>>>>
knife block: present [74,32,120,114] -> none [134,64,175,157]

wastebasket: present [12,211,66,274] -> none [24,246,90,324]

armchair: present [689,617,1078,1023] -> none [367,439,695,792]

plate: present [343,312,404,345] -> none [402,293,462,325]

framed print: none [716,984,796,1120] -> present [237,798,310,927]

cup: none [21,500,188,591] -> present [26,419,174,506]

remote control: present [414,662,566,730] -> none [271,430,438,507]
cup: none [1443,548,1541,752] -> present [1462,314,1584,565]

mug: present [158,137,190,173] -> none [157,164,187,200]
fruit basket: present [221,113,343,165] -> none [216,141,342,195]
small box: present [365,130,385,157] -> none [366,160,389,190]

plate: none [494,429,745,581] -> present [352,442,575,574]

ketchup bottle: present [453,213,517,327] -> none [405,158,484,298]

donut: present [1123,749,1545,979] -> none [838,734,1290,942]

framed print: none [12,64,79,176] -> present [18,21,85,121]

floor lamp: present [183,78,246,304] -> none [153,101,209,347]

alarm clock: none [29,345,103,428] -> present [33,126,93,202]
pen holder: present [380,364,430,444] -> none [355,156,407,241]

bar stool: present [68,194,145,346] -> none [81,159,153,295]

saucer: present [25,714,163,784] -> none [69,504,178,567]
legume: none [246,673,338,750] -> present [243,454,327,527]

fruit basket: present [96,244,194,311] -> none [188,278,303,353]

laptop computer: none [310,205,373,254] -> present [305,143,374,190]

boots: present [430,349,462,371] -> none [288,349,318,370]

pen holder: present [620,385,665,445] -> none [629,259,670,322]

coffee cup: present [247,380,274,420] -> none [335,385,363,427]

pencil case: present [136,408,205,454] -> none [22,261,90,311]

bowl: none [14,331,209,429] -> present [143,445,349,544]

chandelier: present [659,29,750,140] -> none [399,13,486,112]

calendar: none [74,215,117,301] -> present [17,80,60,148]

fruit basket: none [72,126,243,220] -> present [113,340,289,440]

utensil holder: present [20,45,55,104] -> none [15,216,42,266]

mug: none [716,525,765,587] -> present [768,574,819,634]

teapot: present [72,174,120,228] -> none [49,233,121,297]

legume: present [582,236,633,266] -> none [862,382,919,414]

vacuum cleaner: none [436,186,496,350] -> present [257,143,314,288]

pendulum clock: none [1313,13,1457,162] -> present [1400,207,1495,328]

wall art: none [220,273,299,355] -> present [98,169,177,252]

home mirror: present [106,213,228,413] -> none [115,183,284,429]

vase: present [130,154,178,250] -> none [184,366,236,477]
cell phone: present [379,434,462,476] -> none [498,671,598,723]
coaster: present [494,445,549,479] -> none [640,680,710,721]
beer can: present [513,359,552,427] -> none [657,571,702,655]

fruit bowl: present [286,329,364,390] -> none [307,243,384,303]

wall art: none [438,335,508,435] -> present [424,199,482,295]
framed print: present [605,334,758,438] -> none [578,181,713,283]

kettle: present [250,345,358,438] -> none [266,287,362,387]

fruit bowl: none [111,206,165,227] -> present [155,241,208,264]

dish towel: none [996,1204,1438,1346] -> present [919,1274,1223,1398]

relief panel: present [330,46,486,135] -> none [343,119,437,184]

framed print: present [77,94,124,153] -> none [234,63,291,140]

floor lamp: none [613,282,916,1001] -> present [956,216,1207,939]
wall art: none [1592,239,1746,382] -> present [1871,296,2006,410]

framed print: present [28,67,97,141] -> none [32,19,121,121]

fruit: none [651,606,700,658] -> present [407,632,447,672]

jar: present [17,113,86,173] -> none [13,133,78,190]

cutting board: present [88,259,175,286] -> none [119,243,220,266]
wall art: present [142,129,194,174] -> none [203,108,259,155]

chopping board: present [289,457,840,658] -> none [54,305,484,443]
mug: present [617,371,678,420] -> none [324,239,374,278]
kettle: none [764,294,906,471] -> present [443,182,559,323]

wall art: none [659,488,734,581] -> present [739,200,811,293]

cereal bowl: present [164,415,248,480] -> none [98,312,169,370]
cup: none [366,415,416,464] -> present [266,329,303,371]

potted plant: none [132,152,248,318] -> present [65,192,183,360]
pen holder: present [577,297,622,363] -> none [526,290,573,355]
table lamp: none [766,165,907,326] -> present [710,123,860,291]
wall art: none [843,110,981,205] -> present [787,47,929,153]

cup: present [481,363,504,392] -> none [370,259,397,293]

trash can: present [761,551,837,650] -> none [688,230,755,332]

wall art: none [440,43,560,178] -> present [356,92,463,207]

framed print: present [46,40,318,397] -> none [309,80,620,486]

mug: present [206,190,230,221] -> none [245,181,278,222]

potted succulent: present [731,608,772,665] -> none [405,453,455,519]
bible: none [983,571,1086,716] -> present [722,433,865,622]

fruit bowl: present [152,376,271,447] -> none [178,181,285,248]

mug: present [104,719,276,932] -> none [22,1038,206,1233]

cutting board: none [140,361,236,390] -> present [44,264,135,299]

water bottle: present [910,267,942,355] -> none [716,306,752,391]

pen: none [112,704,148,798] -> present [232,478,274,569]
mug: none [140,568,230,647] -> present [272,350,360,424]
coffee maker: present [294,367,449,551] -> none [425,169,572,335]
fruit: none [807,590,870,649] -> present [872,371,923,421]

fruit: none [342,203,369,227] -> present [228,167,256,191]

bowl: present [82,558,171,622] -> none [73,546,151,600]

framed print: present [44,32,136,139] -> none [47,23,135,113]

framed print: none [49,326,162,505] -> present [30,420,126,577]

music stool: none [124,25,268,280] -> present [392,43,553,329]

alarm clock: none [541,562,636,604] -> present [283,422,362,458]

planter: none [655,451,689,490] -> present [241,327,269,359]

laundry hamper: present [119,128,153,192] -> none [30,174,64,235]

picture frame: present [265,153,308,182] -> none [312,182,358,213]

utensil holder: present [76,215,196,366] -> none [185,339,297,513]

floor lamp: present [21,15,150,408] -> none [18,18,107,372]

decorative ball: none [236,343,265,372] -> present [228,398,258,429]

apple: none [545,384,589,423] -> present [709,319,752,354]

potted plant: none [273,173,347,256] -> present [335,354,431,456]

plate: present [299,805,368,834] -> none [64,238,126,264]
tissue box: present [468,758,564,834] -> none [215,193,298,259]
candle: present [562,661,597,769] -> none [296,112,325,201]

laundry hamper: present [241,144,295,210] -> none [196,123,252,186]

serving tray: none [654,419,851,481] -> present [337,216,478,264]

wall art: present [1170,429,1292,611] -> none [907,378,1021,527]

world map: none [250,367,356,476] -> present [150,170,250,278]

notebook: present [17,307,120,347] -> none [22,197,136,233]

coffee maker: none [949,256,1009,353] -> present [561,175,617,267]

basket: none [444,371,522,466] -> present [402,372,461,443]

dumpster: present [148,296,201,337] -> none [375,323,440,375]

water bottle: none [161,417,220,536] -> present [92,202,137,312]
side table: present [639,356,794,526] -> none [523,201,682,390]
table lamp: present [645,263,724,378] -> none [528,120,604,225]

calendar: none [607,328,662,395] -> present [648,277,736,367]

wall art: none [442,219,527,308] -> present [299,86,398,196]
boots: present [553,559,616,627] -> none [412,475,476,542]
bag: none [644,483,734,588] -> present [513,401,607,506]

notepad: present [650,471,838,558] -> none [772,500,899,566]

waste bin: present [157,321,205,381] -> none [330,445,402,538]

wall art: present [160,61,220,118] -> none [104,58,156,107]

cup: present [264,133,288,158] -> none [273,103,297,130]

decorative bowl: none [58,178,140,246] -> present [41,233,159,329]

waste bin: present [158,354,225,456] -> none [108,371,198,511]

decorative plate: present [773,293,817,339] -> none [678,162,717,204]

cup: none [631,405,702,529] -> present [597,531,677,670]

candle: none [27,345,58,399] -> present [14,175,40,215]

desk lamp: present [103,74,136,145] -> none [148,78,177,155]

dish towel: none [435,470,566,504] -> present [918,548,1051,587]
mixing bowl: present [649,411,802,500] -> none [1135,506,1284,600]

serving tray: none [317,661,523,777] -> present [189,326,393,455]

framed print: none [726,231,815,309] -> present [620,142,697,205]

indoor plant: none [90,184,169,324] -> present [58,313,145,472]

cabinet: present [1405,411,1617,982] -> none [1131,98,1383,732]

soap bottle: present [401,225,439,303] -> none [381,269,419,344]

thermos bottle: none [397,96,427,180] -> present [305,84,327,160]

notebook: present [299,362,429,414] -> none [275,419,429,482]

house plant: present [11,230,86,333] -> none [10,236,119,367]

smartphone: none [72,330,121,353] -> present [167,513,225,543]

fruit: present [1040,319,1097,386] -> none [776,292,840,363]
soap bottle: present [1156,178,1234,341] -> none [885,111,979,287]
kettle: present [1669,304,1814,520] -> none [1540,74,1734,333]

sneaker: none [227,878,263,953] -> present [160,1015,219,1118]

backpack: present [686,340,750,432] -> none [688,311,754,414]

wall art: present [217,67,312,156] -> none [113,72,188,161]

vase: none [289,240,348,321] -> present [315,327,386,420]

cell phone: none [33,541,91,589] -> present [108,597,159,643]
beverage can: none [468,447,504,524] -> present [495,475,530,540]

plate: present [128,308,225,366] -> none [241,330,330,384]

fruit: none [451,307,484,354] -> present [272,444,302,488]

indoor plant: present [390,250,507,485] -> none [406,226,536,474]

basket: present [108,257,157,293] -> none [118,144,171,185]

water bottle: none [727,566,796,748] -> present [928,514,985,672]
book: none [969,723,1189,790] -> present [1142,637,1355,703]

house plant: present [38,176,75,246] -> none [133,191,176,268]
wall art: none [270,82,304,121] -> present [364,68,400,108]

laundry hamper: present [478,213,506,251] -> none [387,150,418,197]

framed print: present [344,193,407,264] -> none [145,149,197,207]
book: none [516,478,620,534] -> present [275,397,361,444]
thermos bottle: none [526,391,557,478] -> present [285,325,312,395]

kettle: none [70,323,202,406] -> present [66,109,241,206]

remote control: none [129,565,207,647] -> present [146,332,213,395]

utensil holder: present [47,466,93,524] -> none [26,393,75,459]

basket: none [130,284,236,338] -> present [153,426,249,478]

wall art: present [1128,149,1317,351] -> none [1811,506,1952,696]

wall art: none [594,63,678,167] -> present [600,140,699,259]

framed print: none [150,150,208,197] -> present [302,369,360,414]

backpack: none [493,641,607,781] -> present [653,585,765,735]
<<<<
→ **WHAT TO PRODUCE**
Having output the line that contains "cup: none [1443,548,1541,752]", stop. Every line before it, back to the first line of the data, must be reproduced exactly.

→ **RESULT FOR THIS EXERCISE**
knife block: present [74,32,120,114] -> none [134,64,175,157]

wastebasket: present [12,211,66,274] -> none [24,246,90,324]

armchair: present [689,617,1078,1023] -> none [367,439,695,792]

plate: present [343,312,404,345] -> none [402,293,462,325]

framed print: none [716,984,796,1120] -> present [237,798,310,927]

cup: none [21,500,188,591] -> present [26,419,174,506]

remote control: present [414,662,566,730] -> none [271,430,438,507]
cup: none [1443,548,1541,752] -> present [1462,314,1584,565]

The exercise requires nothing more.